**Task objective**:
Some of the lines below need repeating. Reproduce exactly those between the lines holding "X167380000Y-128500000D03*" and "X107000000Y-65000000D03*", inclusive.

# # # #

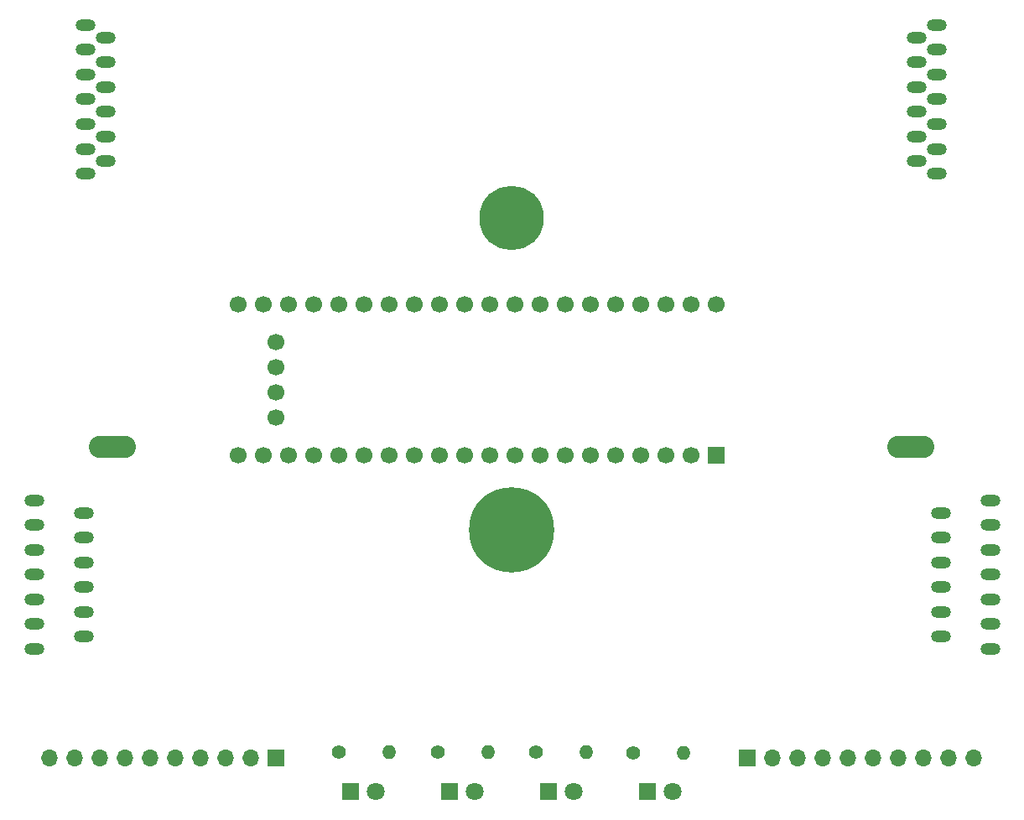
<source format=gts>
G04 #@! TF.GenerationSoftware,KiCad,Pcbnew,(6.0.1-0)*
G04 #@! TF.CreationDate,2022-08-05T18:56:23-07:00*
G04 #@! TF.ProjectId,kicad_port,6b696361-645f-4706-9f72-742e6b696361,rev?*
G04 #@! TF.SameCoordinates,Original*
G04 #@! TF.FileFunction,Soldermask,Top*
G04 #@! TF.FilePolarity,Negative*
%FSLAX46Y46*%
G04 Gerber Fmt 4.6, Leading zero omitted, Abs format (unit mm)*
G04 Created by KiCad (PCBNEW (6.0.1-0)) date 2022-08-05 18:56:23*
%MOMM*%
%LPD*%
G01*
G04 APERTURE LIST*
%ADD10R,1.800000X1.800000*%
%ADD11C,1.800000*%
%ADD12C,1.400000*%
%ADD13O,1.400000X1.400000*%
%ADD14C,8.600000*%
%ADD15O,2.000000X1.200000*%
%ADD16R,1.700000X1.700000*%
%ADD17O,1.700000X1.700000*%
%ADD18C,6.500000*%
%ADD19O,4.750000X2.250000*%
%ADD20C,1.700000*%
G04 APERTURE END LIST*
D10*
X133700000Y-132400000D03*
D11*
X136240000Y-132400000D03*
D10*
X143700000Y-132400000D03*
D11*
X146240000Y-132400000D03*
D10*
X153700000Y-132400000D03*
D11*
X156240000Y-132400000D03*
D10*
X163700000Y-132400000D03*
D11*
X166240000Y-132400000D03*
D12*
X132500000Y-128400000D03*
D13*
X137580000Y-128400000D03*
D12*
X142500000Y-128400000D03*
D13*
X147580000Y-128400000D03*
D12*
X152400000Y-128400000D03*
D13*
X157480000Y-128400000D03*
D12*
X162300000Y-128500000D03*
D13*
X167380000Y-128500000D03*
D14*
X150000000Y-106000000D03*
D15*
X192900000Y-55000000D03*
X190900000Y-56250000D03*
X192900000Y-57500000D03*
X190900000Y-58750000D03*
X192900000Y-60000000D03*
X190900000Y-61250000D03*
X192900000Y-62500000D03*
X190900000Y-63750000D03*
X192900000Y-65000000D03*
X190900000Y-66250000D03*
X192900000Y-67500000D03*
X190900000Y-68750000D03*
X192900000Y-70000000D03*
X107000000Y-70000000D03*
X109000000Y-68750000D03*
X107000000Y-67500000D03*
X109000000Y-66250000D03*
X107000000Y-65000000D03*
X109000000Y-63750000D03*
X107000000Y-62500000D03*
X109000000Y-61250000D03*
X107000000Y-60000000D03*
X109000000Y-58750000D03*
X107000000Y-57500000D03*
X109000000Y-56250000D03*
X107000000Y-55000000D03*
X198300000Y-103000000D03*
X193300000Y-104250000D03*
X198300000Y-105500000D03*
X193300000Y-106750000D03*
X198300000Y-108000000D03*
X193300000Y-109250000D03*
X198300000Y-110500000D03*
X193300000Y-111750000D03*
X198300000Y-113000000D03*
X193300000Y-114250000D03*
X198300000Y-115500000D03*
X193300000Y-116750000D03*
X198300000Y-118000000D03*
X101800000Y-118000000D03*
X106800000Y-116750000D03*
X101800000Y-115500000D03*
X106800000Y-114250000D03*
X101800000Y-113000000D03*
X106800000Y-111750000D03*
X101800000Y-110500000D03*
X106800000Y-109250000D03*
X101800000Y-108000000D03*
X106800000Y-106750000D03*
X101800000Y-105500000D03*
X106800000Y-104250000D03*
X101800000Y-103000000D03*
D16*
X173800000Y-129000000D03*
D17*
X176340000Y-129000000D03*
X178880000Y-129000000D03*
X181420000Y-129000000D03*
X183960000Y-129000000D03*
X186500000Y-129000000D03*
X189040000Y-129000000D03*
X191580000Y-129000000D03*
X194120000Y-129000000D03*
X196660000Y-129000000D03*
D16*
X126200000Y-129000000D03*
D17*
X123660000Y-129000000D03*
X121120000Y-129000000D03*
X118580000Y-129000000D03*
X116040000Y-129000000D03*
X113500000Y-129000000D03*
X110960000Y-129000000D03*
X108420000Y-129000000D03*
X105880000Y-129000000D03*
X103340000Y-129000000D03*
D18*
X150000000Y-74500000D03*
D19*
X109700000Y-97600000D03*
X190300000Y-97600000D03*
D16*
X170630000Y-98425000D03*
D20*
X168090000Y-98425000D03*
X165550000Y-98425000D03*
X163010000Y-98425000D03*
X160470000Y-98425000D03*
X157930000Y-98425000D03*
X155390000Y-98425000D03*
X152850000Y-98425000D03*
X150310000Y-98425000D03*
X147770000Y-98425000D03*
X145230000Y-98425000D03*
X142690000Y-98425000D03*
X140150000Y-98425000D03*
X137610000Y-98425000D03*
X135070000Y-98425000D03*
X132530000Y-98425000D03*
X129990000Y-98425000D03*
X127450000Y-98425000D03*
X124910000Y-98425000D03*
X122370000Y-98425000D03*
X122370000Y-83185000D03*
X124910000Y-83185000D03*
X127450000Y-83185000D03*
X129990000Y-83185000D03*
X132530000Y-83185000D03*
X135070000Y-83185000D03*
X137610000Y-83185000D03*
X140150000Y-83185000D03*
X142690000Y-83185000D03*
X145230000Y-83185000D03*
X147770000Y-83185000D03*
X150310000Y-83185000D03*
X152850000Y-83185000D03*
X155390000Y-83185000D03*
X157930000Y-83185000D03*
X160470000Y-83185000D03*
X163010000Y-83185000D03*
X165550000Y-83185000D03*
X168090000Y-83185000D03*
X170630000Y-83185000D03*
X126181000Y-86993000D03*
X126181000Y-89533000D03*
X126181000Y-92073000D03*
X126181000Y-94613000D03*
M02*

</source>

# # # #

**Exercise result**:
X167380000Y-128500000D03*
D14*
X150000000Y-106000000D03*
D15*
X192900000Y-55000000D03*
X190900000Y-56250000D03*
X192900000Y-57500000D03*
X190900000Y-58750000D03*
X192900000Y-60000000D03*
X190900000Y-61250000D03*
X192900000Y-62500000D03*
X190900000Y-63750000D03*
X192900000Y-65000000D03*
X190900000Y-66250000D03*
X192900000Y-67500000D03*
X190900000Y-68750000D03*
X192900000Y-70000000D03*
X107000000Y-70000000D03*
X109000000Y-68750000D03*
X107000000Y-67500000D03*
X109000000Y-66250000D03*
X107000000Y-65000000D03*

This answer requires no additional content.